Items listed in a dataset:
________________________________________

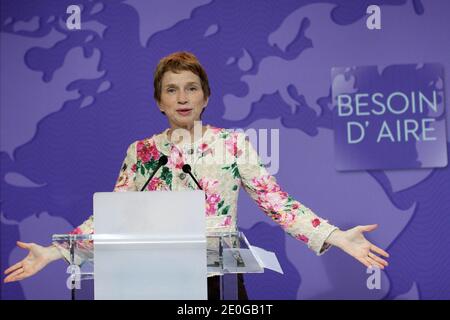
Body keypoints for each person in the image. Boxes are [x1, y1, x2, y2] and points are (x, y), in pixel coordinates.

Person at [3, 51, 389, 299]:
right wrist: (55, 252)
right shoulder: (142, 153)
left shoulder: (234, 144)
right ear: (159, 101)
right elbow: (112, 217)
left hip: (215, 281)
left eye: (191, 88)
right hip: (152, 280)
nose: (182, 98)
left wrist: (338, 237)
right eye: (172, 90)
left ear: (206, 96)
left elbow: (278, 205)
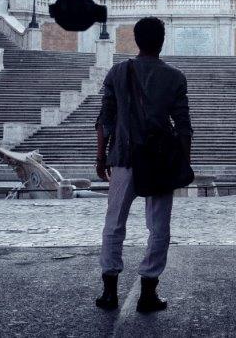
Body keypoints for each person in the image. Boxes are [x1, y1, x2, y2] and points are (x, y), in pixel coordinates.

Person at [94, 17, 192, 313]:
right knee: (159, 227)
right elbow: (184, 127)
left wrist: (101, 157)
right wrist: (183, 163)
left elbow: (105, 120)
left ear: (136, 40)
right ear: (162, 41)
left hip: (123, 157)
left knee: (114, 225)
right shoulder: (175, 77)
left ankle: (109, 291)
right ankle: (148, 292)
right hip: (160, 161)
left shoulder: (118, 72)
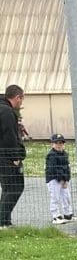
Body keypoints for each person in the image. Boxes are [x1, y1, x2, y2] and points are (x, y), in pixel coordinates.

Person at [0, 84, 26, 229]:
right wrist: (15, 157)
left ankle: (5, 220)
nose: (21, 103)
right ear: (17, 97)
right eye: (22, 99)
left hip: (2, 156)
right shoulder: (7, 112)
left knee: (7, 188)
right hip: (6, 157)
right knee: (15, 187)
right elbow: (9, 136)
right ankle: (2, 220)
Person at [45, 134, 74, 224]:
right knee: (55, 197)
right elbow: (53, 169)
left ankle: (68, 215)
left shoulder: (65, 154)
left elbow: (67, 167)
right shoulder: (51, 155)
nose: (59, 145)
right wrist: (61, 179)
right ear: (52, 144)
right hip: (54, 179)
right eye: (56, 143)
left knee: (66, 197)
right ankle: (56, 216)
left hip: (63, 180)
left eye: (61, 143)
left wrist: (66, 179)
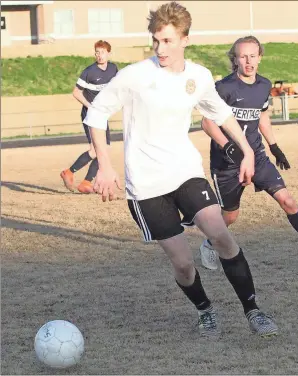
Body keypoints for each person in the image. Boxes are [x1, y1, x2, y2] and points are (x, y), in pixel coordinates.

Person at [84, 2, 278, 338]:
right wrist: (104, 165)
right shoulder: (134, 76)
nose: (161, 48)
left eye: (169, 41)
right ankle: (205, 310)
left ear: (185, 40)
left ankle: (253, 310)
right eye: (157, 41)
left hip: (185, 172)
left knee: (220, 235)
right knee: (184, 264)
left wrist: (247, 150)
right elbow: (97, 115)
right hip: (145, 185)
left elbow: (221, 114)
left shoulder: (198, 76)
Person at [199, 36, 298, 270]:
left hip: (257, 157)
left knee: (288, 200)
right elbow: (207, 123)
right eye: (242, 56)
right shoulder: (223, 87)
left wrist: (274, 147)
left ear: (260, 57)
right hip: (227, 164)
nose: (248, 61)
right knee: (230, 216)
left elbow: (262, 117)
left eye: (252, 56)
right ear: (234, 59)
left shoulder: (265, 85)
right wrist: (230, 148)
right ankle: (208, 243)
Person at [60, 40, 118, 193]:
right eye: (97, 52)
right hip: (90, 114)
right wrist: (91, 107)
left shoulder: (113, 69)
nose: (99, 55)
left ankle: (86, 182)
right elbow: (76, 92)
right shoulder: (89, 71)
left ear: (109, 53)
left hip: (102, 114)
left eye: (102, 52)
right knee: (95, 150)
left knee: (103, 149)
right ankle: (69, 172)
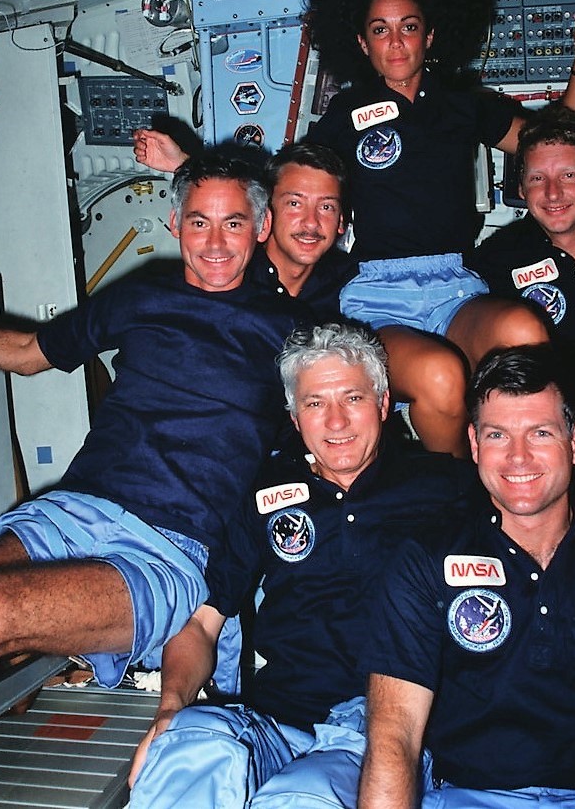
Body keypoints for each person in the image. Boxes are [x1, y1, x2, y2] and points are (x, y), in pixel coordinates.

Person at [0, 149, 299, 694]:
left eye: (233, 223)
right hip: (74, 509)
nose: (215, 243)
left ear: (261, 228)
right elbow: (30, 352)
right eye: (199, 222)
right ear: (175, 224)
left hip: (170, 546)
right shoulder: (144, 294)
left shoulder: (290, 331)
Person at [127, 322, 476, 809]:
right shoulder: (265, 493)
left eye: (352, 398)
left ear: (382, 403)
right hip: (274, 722)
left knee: (302, 796)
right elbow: (203, 624)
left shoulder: (447, 486)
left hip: (384, 730)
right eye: (315, 403)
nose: (335, 422)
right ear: (294, 417)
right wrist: (170, 709)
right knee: (187, 751)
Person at [304, 0, 575, 458]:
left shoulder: (462, 106)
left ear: (430, 36)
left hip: (455, 285)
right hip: (379, 294)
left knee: (522, 330)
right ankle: (461, 503)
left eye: (409, 28)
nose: (396, 42)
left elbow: (553, 146)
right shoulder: (345, 117)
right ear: (362, 44)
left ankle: (528, 466)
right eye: (380, 30)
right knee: (442, 377)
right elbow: (291, 184)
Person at [358, 344, 575, 809]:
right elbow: (394, 736)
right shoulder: (427, 558)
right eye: (498, 435)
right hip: (471, 798)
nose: (518, 458)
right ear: (475, 445)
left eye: (540, 433)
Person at [472, 103, 575, 483]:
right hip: (542, 478)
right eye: (538, 179)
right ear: (522, 189)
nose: (552, 192)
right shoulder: (493, 267)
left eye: (568, 175)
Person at [133, 133, 357, 320]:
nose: (311, 222)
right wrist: (184, 165)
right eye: (294, 203)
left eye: (326, 207)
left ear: (341, 221)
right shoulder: (227, 269)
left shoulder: (354, 283)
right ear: (265, 215)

________________________________________

▶ Task details
Leave out the pictures and print every line of the data exactly.

▶ Answer to the exercise
Body keypoints for each person in the image. Boxes are [x1, y1, x2, y2] and points are (x, y), in pixel coordinates.

Person at [3, 51, 389, 299]:
right wrist: (55, 252)
right shoulder: (142, 153)
left shoulder: (234, 144)
right ear: (159, 101)
right elbow: (112, 217)
left hip: (215, 281)
left eye: (191, 88)
right hip: (152, 280)
nose: (182, 98)
left wrist: (338, 237)
right eye: (172, 90)
left ear: (206, 96)
left elbow: (278, 205)
Body keypoints for each person in the image. Boxes are [x1, y1, x2, y2] and points are (x, y), in pixel coordinates.

Person at [94, 17, 192, 313]:
right knee: (159, 227)
right elbow: (184, 127)
left wrist: (101, 157)
right wrist: (183, 163)
left elbow: (105, 120)
left ear: (136, 40)
right ear: (162, 41)
left hip: (123, 157)
left knee: (114, 225)
right shoulder: (175, 77)
left ankle: (109, 291)
right ankle: (148, 292)
right hip: (160, 161)
left shoulder: (118, 72)
Body keypoints for each person in the image. Boxes are [x1, y1, x2, y2] and points are (x, y), in pixel coordinates.

Person at [0, 84, 26, 229]:
right wrist: (15, 157)
left ankle: (5, 220)
nose: (21, 103)
right ear: (17, 97)
right eye: (22, 99)
left hip: (2, 156)
right shoulder: (7, 112)
left knee: (7, 188)
right hip: (6, 157)
right knee: (15, 187)
right elbow: (9, 136)
right ankle: (2, 220)
Person at [45, 134, 74, 224]:
right knee: (55, 197)
right elbow: (53, 169)
left ankle: (68, 215)
left shoulder: (65, 154)
left elbow: (67, 167)
right shoulder: (51, 155)
nose: (59, 145)
right wrist: (61, 179)
right ear: (52, 144)
right hip: (54, 179)
right eye: (56, 143)
left knee: (66, 197)
right ankle: (56, 216)
left hip: (63, 180)
left eye: (61, 143)
left wrist: (66, 179)
Body keypoints for each person in the image. Boxes are [x1, y1, x2, y2] and points are (x, y), in pixel coordinates.

Person at [84, 2, 278, 338]:
right wrist: (104, 165)
right shoulder: (134, 76)
nose: (161, 48)
left eye: (169, 41)
right ankle: (205, 310)
left ear: (185, 40)
left ankle: (253, 310)
right eye: (157, 41)
left hip: (185, 172)
left knee: (220, 235)
right knee: (184, 264)
left wrist: (247, 150)
right elbow: (97, 115)
right hip: (145, 185)
left elbow: (221, 114)
left shoulder: (198, 76)
Person at [199, 36, 298, 270]:
left hip: (257, 157)
left knee: (288, 200)
right elbow: (207, 123)
right eye: (242, 56)
right shoulder: (223, 87)
left wrist: (274, 147)
left ear: (260, 57)
right hip: (227, 164)
nose: (248, 61)
right knee: (230, 216)
left elbow: (262, 117)
left eye: (252, 56)
right ear: (234, 59)
left shoulder: (265, 85)
right wrist: (230, 148)
right ankle: (208, 243)
Person at [60, 40, 118, 193]:
right eye: (97, 52)
right hip: (90, 114)
right wrist: (91, 107)
left shoulder: (113, 69)
nose: (99, 55)
left ankle: (86, 182)
right elbow: (76, 92)
right shoulder: (89, 71)
left ear: (109, 53)
left hip: (102, 114)
left eye: (102, 52)
right knee: (95, 150)
left knee: (103, 149)
right ankle: (69, 172)
Body keypoints for each person in the image. Boxes are [x1, y1, x2, y2] and points are (x, y), in pixel coordinates.

Person at [0, 149, 299, 694]:
left eye: (233, 223)
right hip: (74, 509)
nose: (215, 243)
left ear: (261, 228)
right elbow: (30, 352)
right eye: (199, 222)
right ear: (175, 224)
left hip: (170, 546)
right shoulder: (144, 294)
left shoulder: (290, 331)
Person at [127, 322, 476, 809]:
right shoulder: (265, 493)
left eye: (352, 398)
left ear: (382, 403)
right hip: (274, 722)
left knee: (302, 796)
right elbow: (203, 624)
left shoulder: (447, 486)
left hip: (384, 730)
right eye: (315, 403)
nose: (335, 422)
right ear: (294, 417)
right wrist: (170, 709)
right knee: (187, 751)
Person at [304, 0, 575, 458]:
left shoulder: (462, 106)
left ear: (430, 36)
left hip: (455, 285)
right hip: (379, 294)
left knee: (522, 330)
right ankle: (461, 503)
left eye: (409, 28)
nose: (396, 42)
left elbow: (553, 146)
right shoulder: (345, 117)
right ear: (362, 44)
left ankle: (528, 466)
right eye: (380, 30)
right knee: (442, 377)
right elbow: (291, 184)
Person at [358, 344, 575, 809]:
right elbow: (394, 736)
right shoulder: (427, 558)
right eye: (498, 435)
right hip: (471, 798)
nose: (518, 458)
right ear: (475, 445)
left eye: (540, 433)
Person at [472, 103, 575, 483]:
right hip: (542, 478)
right eye: (538, 179)
right ear: (522, 189)
nose: (552, 192)
right shoulder: (493, 267)
left eye: (568, 175)
Person at [133, 133, 357, 320]:
nose: (311, 222)
right wrist: (184, 165)
right eye: (294, 203)
left eye: (326, 207)
left ear: (341, 221)
right shoulder: (227, 269)
left shoulder: (354, 283)
right ear: (265, 215)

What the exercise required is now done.